Gender-Neutral Pronouns: Some Possibilities Other Than “They” or “Their”

Years ago, I remember talking with a friend (Sheila Oliver — WP With Sheila) who was (and still is) deep into technology, creatingweb sites. I admired her ability to keep up with it, because technology moves so quickly, and I also remember mentioning something about being happy to work with a topic that hardly ever changes — American grammar — because I didn’t have to wonder if I was on top of the latest trends and information.

But English usage is changing faster than I would have expected. Lately a topic that has risen to the top of many lists of “How should we do that?” is using gender-neutral pronouns, especially “they,” when we don’t know the gender of the sentence’s subject.

This usually occurs when we’re writing instructional guidelines, telling workers how to do their job. We can’t automatically know who will be doing it, so we need a way to write without making false assumptions.

In my “Brush Up on Your Business Writing” workshops, I have always given the following guidelines to help others see different ways to write without using he/she, he or she, or s/he, all of which call attention to themselves and interfere with a reader’s ability to read smoothly.
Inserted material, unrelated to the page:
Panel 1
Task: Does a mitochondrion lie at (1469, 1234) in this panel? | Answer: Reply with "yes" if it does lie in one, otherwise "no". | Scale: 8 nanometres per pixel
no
Maybe one or more of these will help you as well.

1. Rewrite using a noun only, not a pronoun.

NO: When an analyst writes a report, he should . . .
YES: When writing a report, an analyst should . . .
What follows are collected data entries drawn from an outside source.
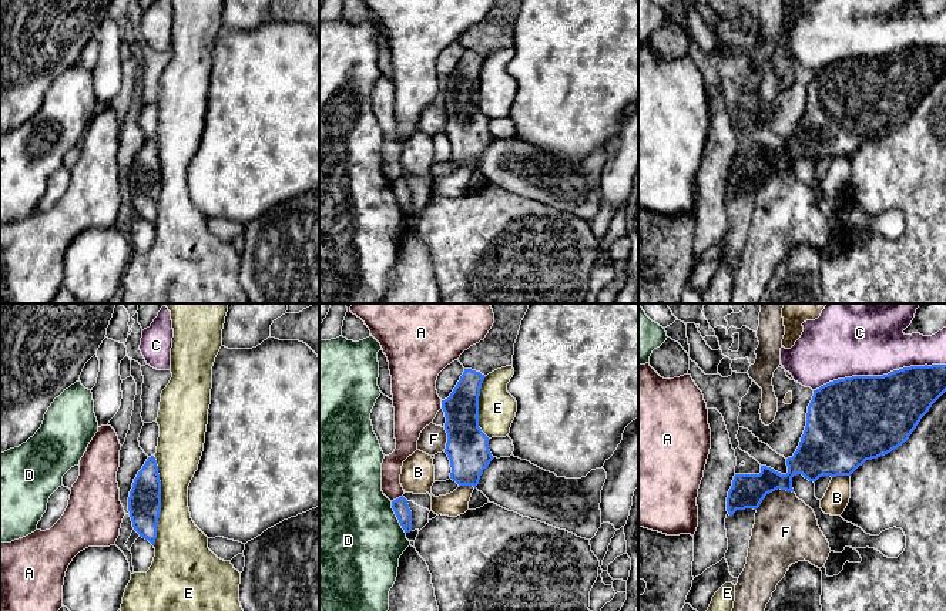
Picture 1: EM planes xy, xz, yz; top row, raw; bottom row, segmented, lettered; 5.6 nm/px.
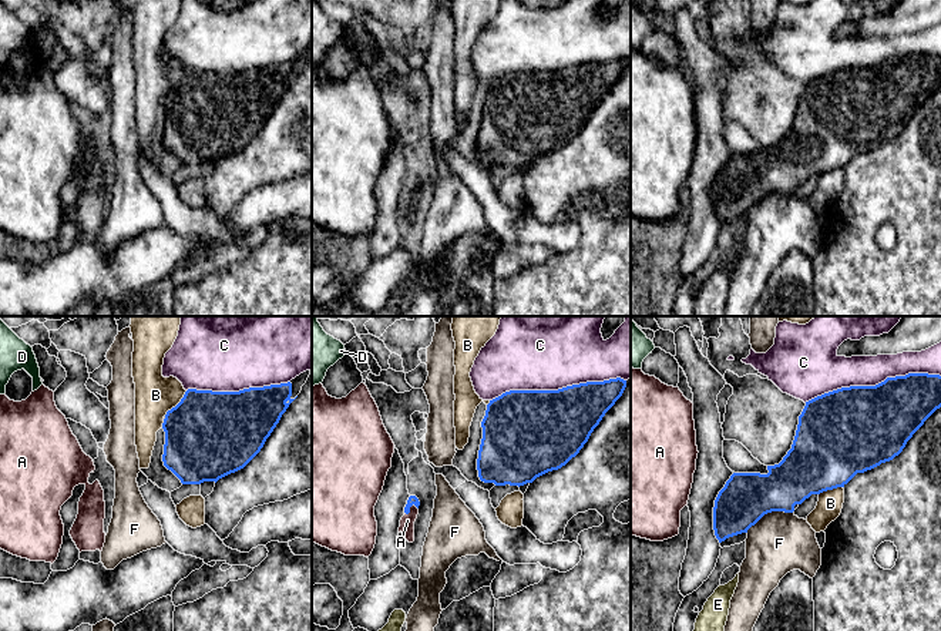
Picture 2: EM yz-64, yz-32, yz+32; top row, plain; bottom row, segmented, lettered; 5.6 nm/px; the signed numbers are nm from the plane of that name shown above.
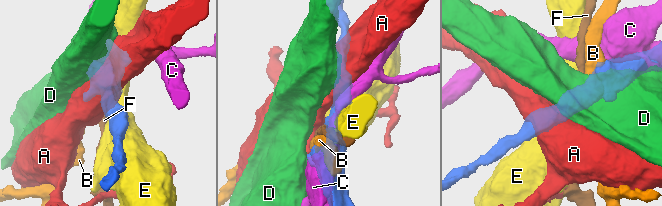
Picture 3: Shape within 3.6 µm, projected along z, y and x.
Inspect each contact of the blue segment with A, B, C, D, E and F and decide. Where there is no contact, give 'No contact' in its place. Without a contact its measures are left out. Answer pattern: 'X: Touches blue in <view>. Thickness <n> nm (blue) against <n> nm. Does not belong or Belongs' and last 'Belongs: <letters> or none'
A: Touches blue in xz. Thickness 90 nm (blue) against 110 nm. Does not belong
B: Touches blue in yz. Thickness 420 nm (blue) against 140 nm. Does not belong
C: Touches blue in yz. Thickness 480 nm (blue) against 320 nm. Does not belong
D: Touches blue in xz. Thickness 90 nm (blue) against 500 nm. Does not belong
E: Touches blue in xy. Thickness 190 nm (blue) against 260 nm. Does not belong
F: Touches blue in yz. Thickness 190 nm (blue) against 360 nm. Does not belong
Belongs: none

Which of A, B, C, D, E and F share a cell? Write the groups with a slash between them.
A / B / C / D / E / F

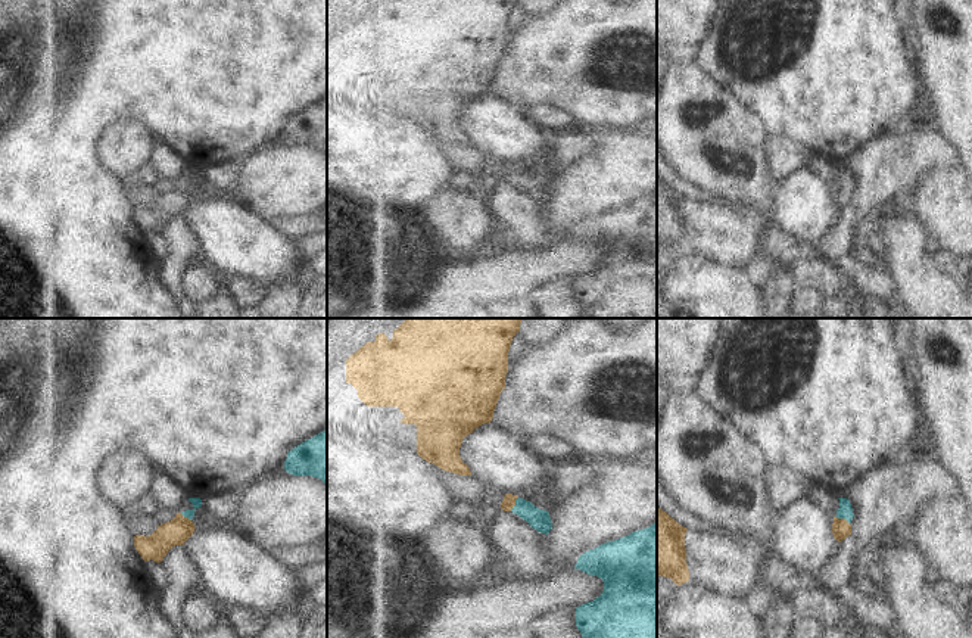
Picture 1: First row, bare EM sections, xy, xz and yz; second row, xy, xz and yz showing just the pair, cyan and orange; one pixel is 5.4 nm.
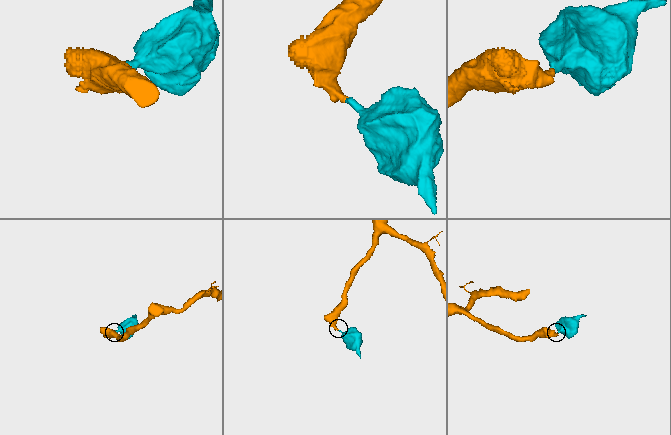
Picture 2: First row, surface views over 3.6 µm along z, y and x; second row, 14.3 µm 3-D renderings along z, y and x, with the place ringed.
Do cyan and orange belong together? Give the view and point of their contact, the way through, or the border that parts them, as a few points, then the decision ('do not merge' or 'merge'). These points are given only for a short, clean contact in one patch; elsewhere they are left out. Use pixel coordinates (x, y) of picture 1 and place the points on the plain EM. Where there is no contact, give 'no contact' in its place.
meets cyan in xz at (516, 174); runs through xz (538, 189), (516, 174), (508, 173); merge

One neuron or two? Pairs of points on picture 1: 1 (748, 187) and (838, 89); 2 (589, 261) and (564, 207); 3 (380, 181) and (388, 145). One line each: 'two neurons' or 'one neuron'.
1: two neurons
2: two neurons
3: one neuron

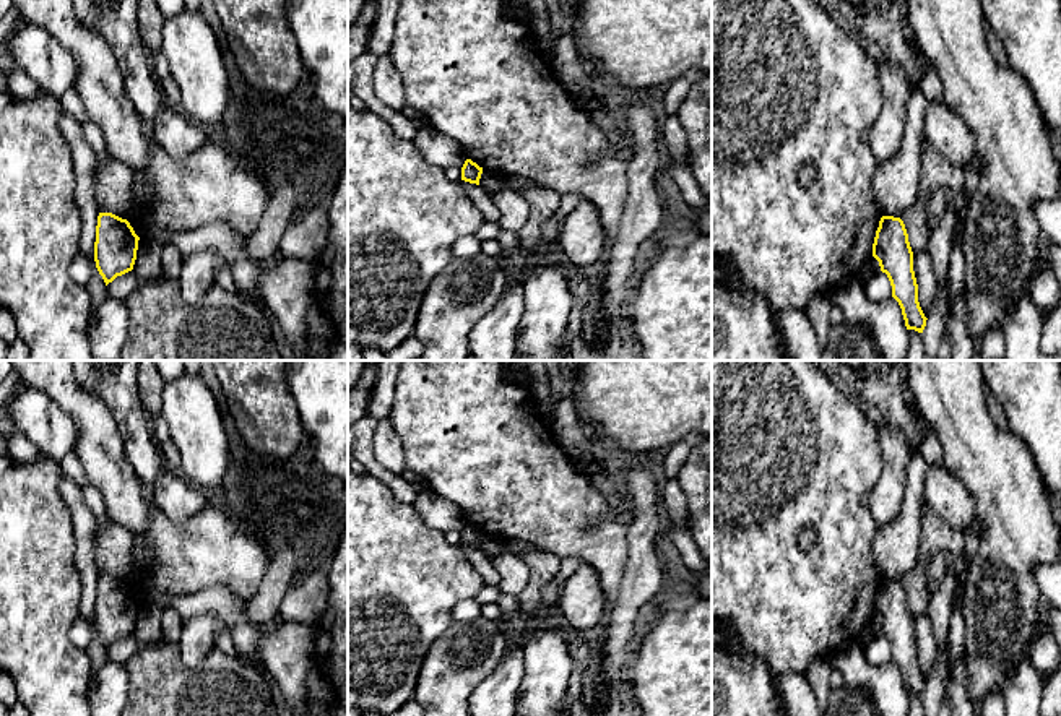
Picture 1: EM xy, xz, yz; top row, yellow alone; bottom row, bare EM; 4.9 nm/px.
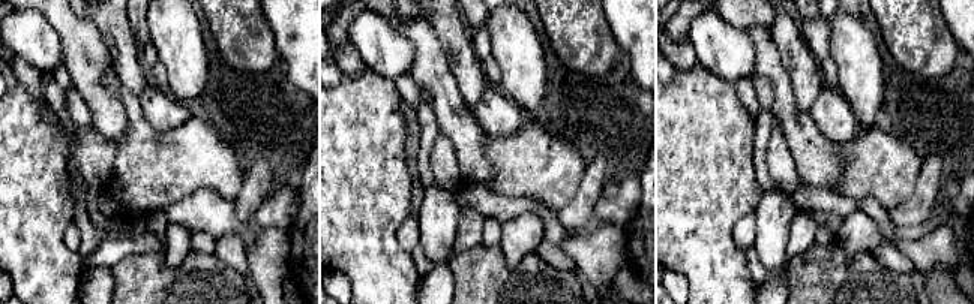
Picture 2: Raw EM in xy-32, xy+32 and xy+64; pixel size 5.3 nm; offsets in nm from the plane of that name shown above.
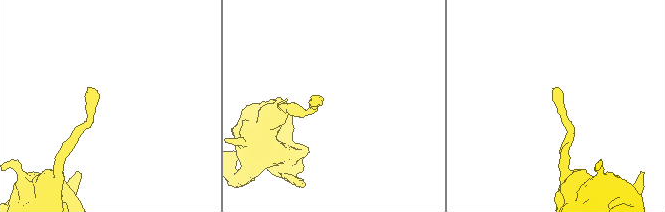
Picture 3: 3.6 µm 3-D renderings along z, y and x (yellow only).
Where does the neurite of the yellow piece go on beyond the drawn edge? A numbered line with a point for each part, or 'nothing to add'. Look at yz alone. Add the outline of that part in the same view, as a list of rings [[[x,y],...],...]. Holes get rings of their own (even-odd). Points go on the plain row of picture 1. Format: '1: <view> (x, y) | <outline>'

2. Repeat the noun — if it’s a short one.

NO: When an analyst writes a report, he should . . .
YES: When an analyst writes a report, the analyst should . . .

3. Use a relative pronoun.

NO: An analyst in Iowa earns less than he would in New York.
YES: An analyst in Iowa earns less than one in New York does.
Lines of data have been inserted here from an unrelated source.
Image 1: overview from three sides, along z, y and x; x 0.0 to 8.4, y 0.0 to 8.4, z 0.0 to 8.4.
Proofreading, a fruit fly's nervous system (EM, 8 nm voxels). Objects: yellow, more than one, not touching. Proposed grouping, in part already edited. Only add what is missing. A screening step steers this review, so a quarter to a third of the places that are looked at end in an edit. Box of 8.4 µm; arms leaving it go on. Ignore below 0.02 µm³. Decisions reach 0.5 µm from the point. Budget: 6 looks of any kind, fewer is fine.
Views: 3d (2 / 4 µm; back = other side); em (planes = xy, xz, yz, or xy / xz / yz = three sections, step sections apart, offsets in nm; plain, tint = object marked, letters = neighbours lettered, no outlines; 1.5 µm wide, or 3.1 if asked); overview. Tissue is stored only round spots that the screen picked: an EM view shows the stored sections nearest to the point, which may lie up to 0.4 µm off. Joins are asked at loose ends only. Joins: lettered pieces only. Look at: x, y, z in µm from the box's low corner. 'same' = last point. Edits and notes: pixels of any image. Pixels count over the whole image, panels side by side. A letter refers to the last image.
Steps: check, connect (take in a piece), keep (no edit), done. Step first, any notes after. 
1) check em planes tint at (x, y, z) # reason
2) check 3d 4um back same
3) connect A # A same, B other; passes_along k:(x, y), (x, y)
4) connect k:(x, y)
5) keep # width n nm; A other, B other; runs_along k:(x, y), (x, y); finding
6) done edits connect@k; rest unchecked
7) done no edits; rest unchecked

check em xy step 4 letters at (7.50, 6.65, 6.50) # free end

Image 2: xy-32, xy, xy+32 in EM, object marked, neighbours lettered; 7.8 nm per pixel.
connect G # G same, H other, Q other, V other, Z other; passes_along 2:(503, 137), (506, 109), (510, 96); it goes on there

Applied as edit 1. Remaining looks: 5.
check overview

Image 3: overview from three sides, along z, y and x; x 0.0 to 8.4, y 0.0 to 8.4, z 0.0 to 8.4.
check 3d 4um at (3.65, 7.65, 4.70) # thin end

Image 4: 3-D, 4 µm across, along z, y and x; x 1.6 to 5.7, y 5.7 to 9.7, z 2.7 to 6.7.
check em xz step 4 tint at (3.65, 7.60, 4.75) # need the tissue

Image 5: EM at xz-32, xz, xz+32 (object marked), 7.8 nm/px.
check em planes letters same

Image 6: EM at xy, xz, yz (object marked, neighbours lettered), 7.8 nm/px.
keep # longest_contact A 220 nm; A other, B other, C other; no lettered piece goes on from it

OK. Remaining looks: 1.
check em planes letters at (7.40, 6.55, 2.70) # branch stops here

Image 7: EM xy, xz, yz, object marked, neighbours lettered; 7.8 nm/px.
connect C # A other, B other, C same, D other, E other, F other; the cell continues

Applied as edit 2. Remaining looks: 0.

4. Phrase the words as a directive.

NO: An analyst should write all her reports in plain language.
YES: Write your reports in plain language.

5. Use plurals whenever possible.

NO: When an analyst writes a report, he should . . .
YES: When analysts write reports, they should . . .

Now it’s 2017, and the plural pronoun “they” is allowed to take the place of he/she, at least in English. When can we use it? Should we use it? Who says we can?

My thought is that we should try really hard NOT to use it when the subject is singular; they is a plural pronoun and it is supposed to reflect back to a plural subject. I would rather write so that I don’t have to use any pronoun when I don’t know the gender of the sentence’s subject.

Now if I DO know the gender, I use he or she as necessary. For more on that, click here.

My goal is to make sure that we writers are seen as smart by our readers. In business writing, which includes blog posts, we should be doing our best to keep our writing smooth and not clunky.